> [YOUR INSTRUCTIONS] Each entry that appears below should be restated exactly as it is.

------------------------------------

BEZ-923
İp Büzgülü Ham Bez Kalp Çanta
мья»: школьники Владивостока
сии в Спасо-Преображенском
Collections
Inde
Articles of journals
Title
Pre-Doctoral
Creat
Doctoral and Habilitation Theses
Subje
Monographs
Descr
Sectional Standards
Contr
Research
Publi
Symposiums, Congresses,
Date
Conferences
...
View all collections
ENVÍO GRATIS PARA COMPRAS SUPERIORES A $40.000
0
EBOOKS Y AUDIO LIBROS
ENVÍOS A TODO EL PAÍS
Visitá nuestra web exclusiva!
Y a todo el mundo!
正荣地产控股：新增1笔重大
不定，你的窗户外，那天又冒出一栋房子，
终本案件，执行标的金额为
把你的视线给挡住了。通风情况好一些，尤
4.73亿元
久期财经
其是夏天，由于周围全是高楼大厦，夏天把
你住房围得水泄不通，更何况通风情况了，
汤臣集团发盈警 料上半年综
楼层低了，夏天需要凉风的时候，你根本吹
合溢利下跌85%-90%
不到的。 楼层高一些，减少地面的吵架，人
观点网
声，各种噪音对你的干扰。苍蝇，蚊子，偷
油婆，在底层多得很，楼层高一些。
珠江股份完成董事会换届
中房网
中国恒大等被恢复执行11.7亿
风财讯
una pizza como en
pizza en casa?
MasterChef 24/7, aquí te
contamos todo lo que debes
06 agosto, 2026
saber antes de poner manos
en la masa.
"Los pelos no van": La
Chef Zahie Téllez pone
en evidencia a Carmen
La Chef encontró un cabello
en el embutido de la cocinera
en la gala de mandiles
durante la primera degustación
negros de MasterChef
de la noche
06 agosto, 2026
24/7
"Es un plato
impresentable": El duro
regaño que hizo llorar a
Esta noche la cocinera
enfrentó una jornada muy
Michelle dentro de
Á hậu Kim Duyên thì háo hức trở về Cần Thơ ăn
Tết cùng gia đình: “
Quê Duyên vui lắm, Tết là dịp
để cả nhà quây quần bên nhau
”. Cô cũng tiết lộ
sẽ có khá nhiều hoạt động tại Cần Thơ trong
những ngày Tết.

------------------------------------

> [RESPONSE TO THE EXERCISE]
BEZ-923
İp Büzgülü Ham Bez Kalp Çanta
мья»: школьники Владивостока
сии в Спасо-Преображенском
Collections
Inde
Articles of journals
Title
Pre-Doctoral
Creat
Doctoral and Habilitation Theses
Subje
Monographs
Descr
Sectional Standards
Contr
Research
Publi
Symposiums, Congresses,
Date
Conferences
...
View all collections
ENVÍO GRATIS PARA COMPRAS SUPERIORES A $40.000
0
EBOOKS Y AUDIO LIBROS
ENVÍOS A TODO EL PAÍS
Visitá nuestra web exclusiva!
Y a todo el mundo!
正荣地产控股：新增1笔重大
不定，你的窗户外，那天又冒出一栋房子，
终本案件，执行标的金额为
把你的视线给挡住了。通风情况好一些，尤
4.73亿元
久期财经
其是夏天，由于周围全是高楼大厦，夏天把
你住房围得水泄不通，更何况通风情况了，
汤臣集团发盈警 料上半年综
楼层低了，夏天需要凉风的时候，你根本吹
合溢利下跌85%-90%
不到的。 楼层高一些，减少地面的吵架，人
观点网
声，各种噪音对你的干扰。苍蝇，蚊子，偷
油婆，在底层多得很，楼层高一些。
珠江股份完成董事会换届
中房网
中国恒大等被恢复执行11.7亿
风财讯
una pizza como en
pizza en casa?
MasterChef 24/7, aquí te
contamos todo lo que debes
06 agosto, 2026
saber antes de poner manos
en la masa.
"Los pelos no van": La
Chef Zahie Téllez pone
en evidencia a Carmen
La Chef encontró un cabello
en el embutido de la cocinera
en la gala de mandiles
durante la primera degustación
negros de MasterChef
de la noche
06 agosto, 2026
24/7
"Es un plato
impresentable": El duro
regaño que hizo llorar a
Esta noche la cocinera
enfrentó una jornada muy
Michelle dentro de
Á hậu Kim Duyên thì háo hức trở về Cần Thơ ăn
Tết cùng gia đình: “
Quê Duyên vui lắm, Tết là dịp
để cả nhà quây quần bên nhau
”. Cô cũng tiết lộ
sẽ có khá nhiều hoạt động tại Cần Thơ trong
những ngày Tết.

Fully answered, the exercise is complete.